父親は抗癌剤が効くかどうか分からない状態で抗癌剤治療を始めた.
「患部のレントゲン写真を見るとショックを受けて落ち込むから見せないで欲しい」と母親から医者に伝えていて,癌の告知はしているものの,ずっと画像は見せずに治療をしていた.
約半年後,ある抗癌剤が効いて患部が小さくなったので,主治医はその経過に喜び,フィルタの役割をしていた母親は不在中であったが,早く伝えてあげようと,父親に説明した.レントゲン写真を見せながら.

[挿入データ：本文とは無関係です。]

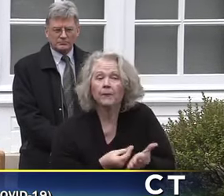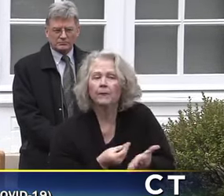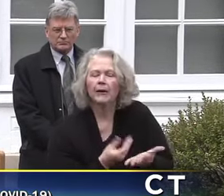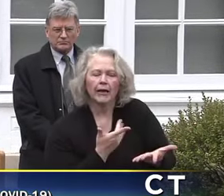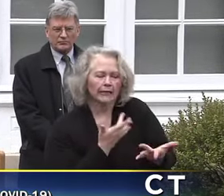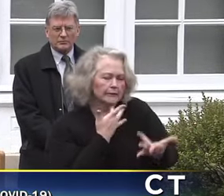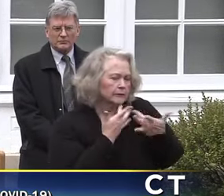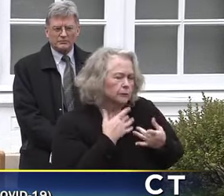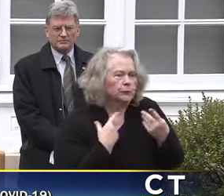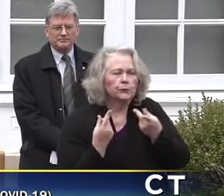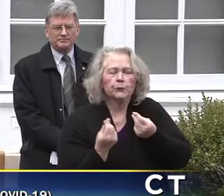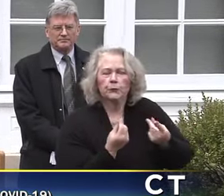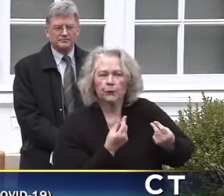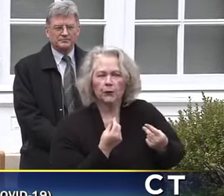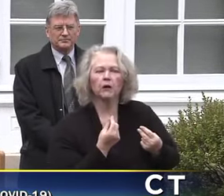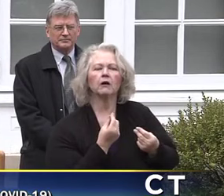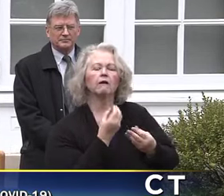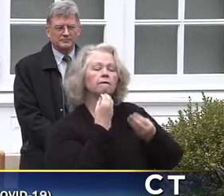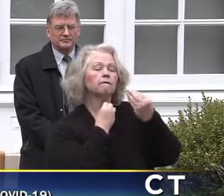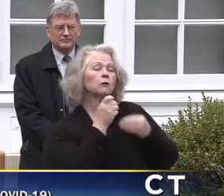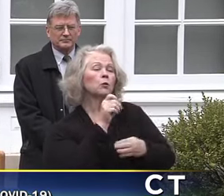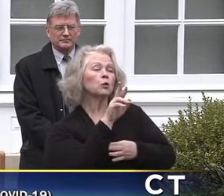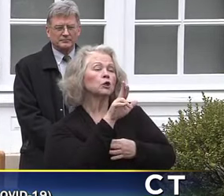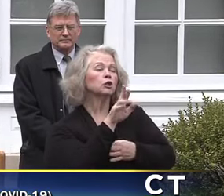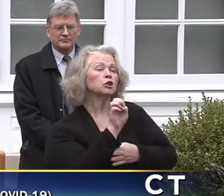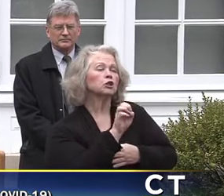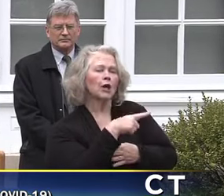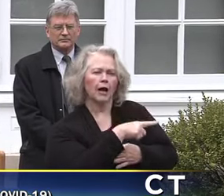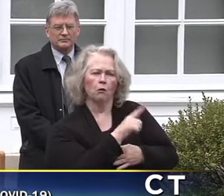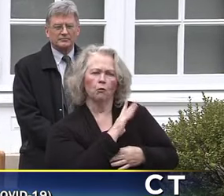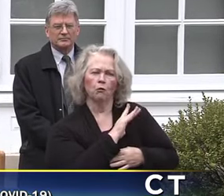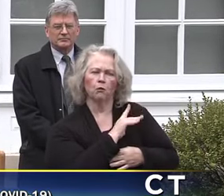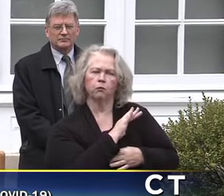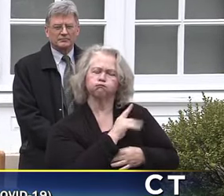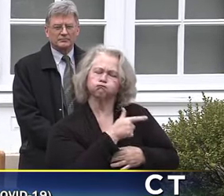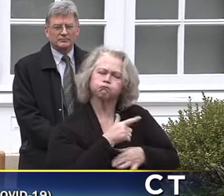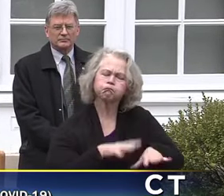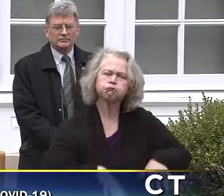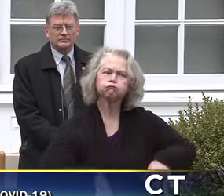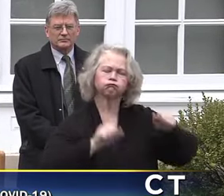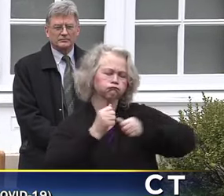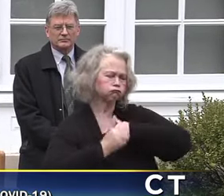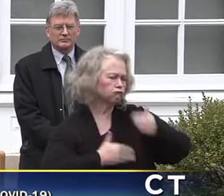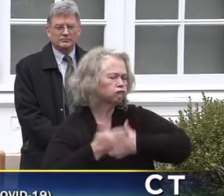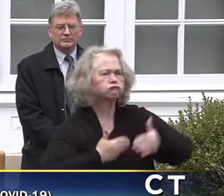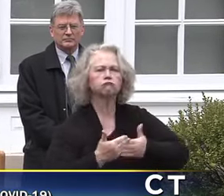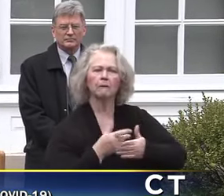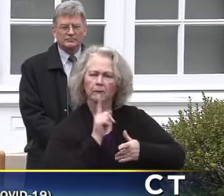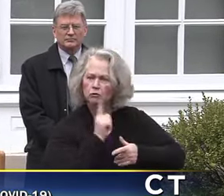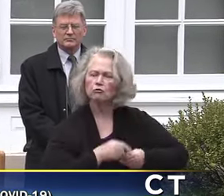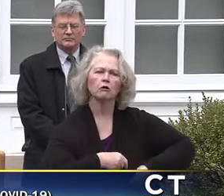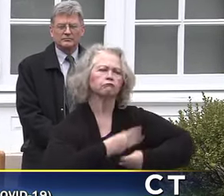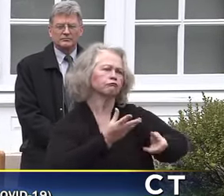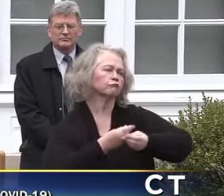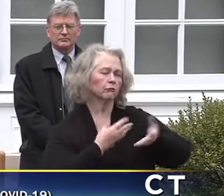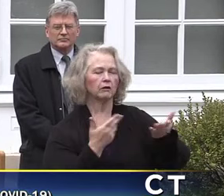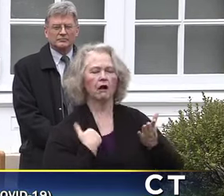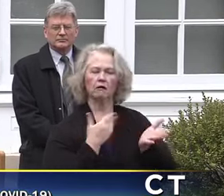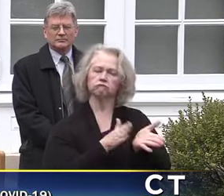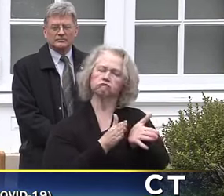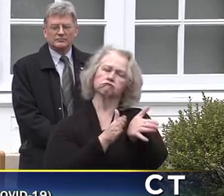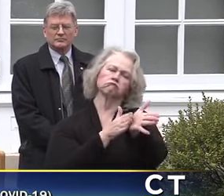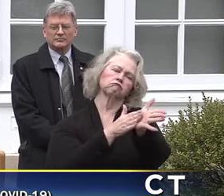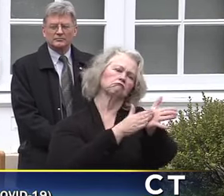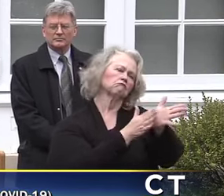they've got to do. Food share is taking the lead for us when it comes to making sure that people are fed. First of all, want to give a shout out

医学的にはポジティブなニュースだったのだろう,とは思う.しかし父親にとっては,癌がまだそれなりの大きさで,具体的にどこに残っているということが分かることがショックであったらしい.
結局,その後は癌が急激に進行し,告知から約2週間で没した.

あと,

「きっと死ぬんだ」と沈み込んでしまう人と、「自分は大丈夫だ」と希望を持って
生きる人とは、その後の経過が全然違うといってもいいのです。医学をやって
いる人間として、科学的に説明のつかないものは信じたくないのですが、
ストレスから解放されて前向きに過ごすことが、体に与える影響は計り知れません。

cited from がんの告知と“魔の2週間” (page 2):森山紀之の「拝啓 これからがんになる皆様へ」:日経Gooday

ホント,これ.

身内の医療関係者からは「良くなっている兆候を知って落ち込むなんて考えられない」と言われたが,それはその当人の価値観であって,そうでない人もいるんだし,ましてや,こちらから事前に伝えているのだから,少しは理解して欲しかった.